Oct 28: Deepavali

28 Oct

The twenty sixth of October 2011 was an auspicious day indeed since it marked the day of Deepavali, the festival of lights. In the Southern part of India, Deepavali is celebrated to commemorate the death of the demon Narakasura, while in the northern part of India, Deepavali is celebrated as a festival to welcome Lord Rama back to Ayodhya. We can clearly see that all our festivals have a direct connection to our legends either from Lord Rama or Lord Krishna’s life-history.

If we delve into the life-history of Narakasura, the mother Earth was unable to bear the atrocities committed by Narakasura and she went and prostrated to the lord and confided her suffering to the lord.  It is seen in the life-history of Lord Krishna that Lord Indra went and sought Krishna’s help since Narakasura had preempted his throne and expropriated his mother Aditi’s earnings. So Lord Krishna went to Narakasura’s capital along with his wife Sathyabama which was shielded and defended by several barricades. Lord Krishna entered the capital with ease by uttering “Abirae” and killed Narakasura. Mother Earth was Narakasura’s mother was over joyed hearing the news about the death of her son and she came to Lord Krishna with rich presents. She was accompanied by Narakasura’s son Bhagadatta when she came to meet Lord Krishna. With palms folded together Mother Earth sang hymns on praise of Lord Krishna. Krishna gave refugee to Bhagadatta and also emancipated the sixteen thousand princesses who had been held captive by Narakasura in his city. The lord also married all of them in order to protect them.

Narakasura’s death is celebrated as Deepavali by lighting the lamps to signify the removal of darkness and ignorance and also to commemorate the victory of good over evil.

Mother Earth was not able to bear the weight of the people. What does this imply? When we say weight, it doesn’t mean the physical weight of the people but it verily refers to the people who don’t revel in satsangs and those who do not chant the divine names of the lord. So Lord Krishna destroyed various Asuras and Kamsa. Who is a Asura? An Asura is not a physical form. In a philosophical view, Asura is a quality that tends to keep people away from chanting the divine names of the lord and also from listening to their divine glories. So Lord Krishna destroyed these Asuras and the very destruction of the Asuras is celebrated as Deepavali. But Mother Earth was still unhappy as there were lot of people who still refrained from being part of the Satsangs and so the lord started to send great saints [Avatars of the lord itself] down to the Earth to dispel these negative forces and make everyone enjoy the bliss of satsang and chant the divine names of the lord if this age of Kali.

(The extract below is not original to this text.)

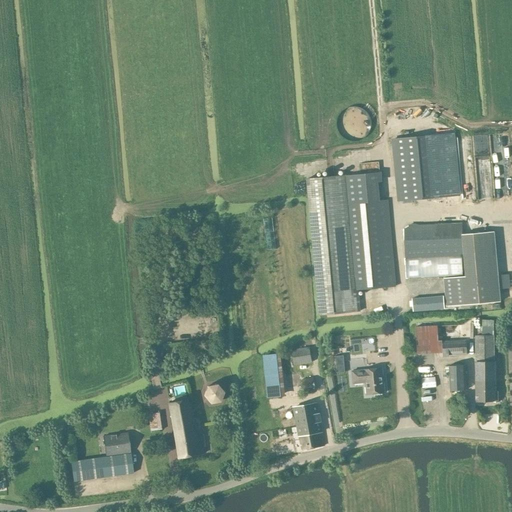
[(425,135),(392,139),(397,200),(397,201),(428,197),(426,180),(424,149),(423,142),(426,141),(425,135)]
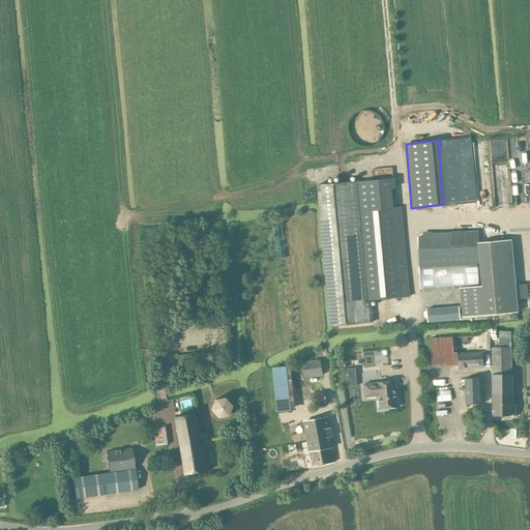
[(441,146),(438,147),(439,154),(441,186),(443,204),(474,202),(470,144),(441,146)]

Deepavali means ‘row of light’, the term avail connotes row and deepam means light. While Deepavali is celebrated to remember the slaying of Narakasura, the devotees of His Holiness Sri Sri Muralidhara Swamiji celebrate Deepavali as the “Birth of Light”.  Sri Swamiji’s incarnation was also on the day of Deepavali and his incarnation removes all the detrimental forces in all of us and takes us closer to the lord through the incessant chanting of the divine names of the lord. Our Guru Maharaj’s incarnation marks another great significance for Deepavali – to propagate the path of Bhagavatha Dharma and thereby flowers the everlasting happiness in all of us.

The satsang then reminisced the life-history of Sri Swamiji and on this holy occasion satsang members offered the eight petal flower [kshama, sathya,m, daya, santhi, bhakthi, virakthi, premai and jnanam ] to the lotus feet of Sri Swamiji, praying to his holy feet to destroy the Narakasura of pride, avarice, hatred, jealousy and forgetful of god and guru so that this Narakasura can be defeated and that everyone be placed in the throne of divinity

The satsang concluded with prayers and Namasankirtan.